(DATA RECORDS Opens)

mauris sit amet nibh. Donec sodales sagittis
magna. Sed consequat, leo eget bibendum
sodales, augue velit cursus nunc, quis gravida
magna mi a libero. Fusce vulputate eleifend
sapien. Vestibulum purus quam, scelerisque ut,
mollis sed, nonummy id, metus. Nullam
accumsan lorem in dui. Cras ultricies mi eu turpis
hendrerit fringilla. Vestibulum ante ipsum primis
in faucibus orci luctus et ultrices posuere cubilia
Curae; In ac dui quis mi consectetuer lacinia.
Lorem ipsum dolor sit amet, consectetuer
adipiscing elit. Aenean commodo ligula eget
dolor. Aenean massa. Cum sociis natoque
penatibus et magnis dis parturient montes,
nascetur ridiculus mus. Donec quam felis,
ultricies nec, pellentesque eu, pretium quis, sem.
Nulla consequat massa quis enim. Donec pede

(DATA RECORDS Closes)

Can you give the lines from the items again, swapping every "Donec" for "Nunc" and leaving everything else unchanged?

mauris sit amet nibh. Nunc sodales sagittis
magna. Sed consequat, leo eget bibendum
sodales, augue velit cursus nunc, quis gravida
magna mi a libero. Fusce vulputate eleifend
sapien. Vestibulum purus quam, scelerisque ut,
mollis sed, nonummy id, metus. Nullam
accumsan lorem in dui. Cras ultricies mi eu turpis
hendrerit fringilla. Vestibulum ante ipsum primis
in faucibus orci luctus et ultrices posuere cubilia
Curae; In ac dui quis mi consectetuer lacinia.
Lorem ipsum dolor sit amet, consectetuer
adipiscing elit. Aenean commodo ligula eget
dolor. Aenean massa. Cum sociis natoque
penatibus et magnis dis parturient montes,
nascetur ridiculus mus. Nunc quam felis,
ultricies nec, pellentesque eu, pretium quis, sem.
Nulla consequat massa quis enim. Nunc pede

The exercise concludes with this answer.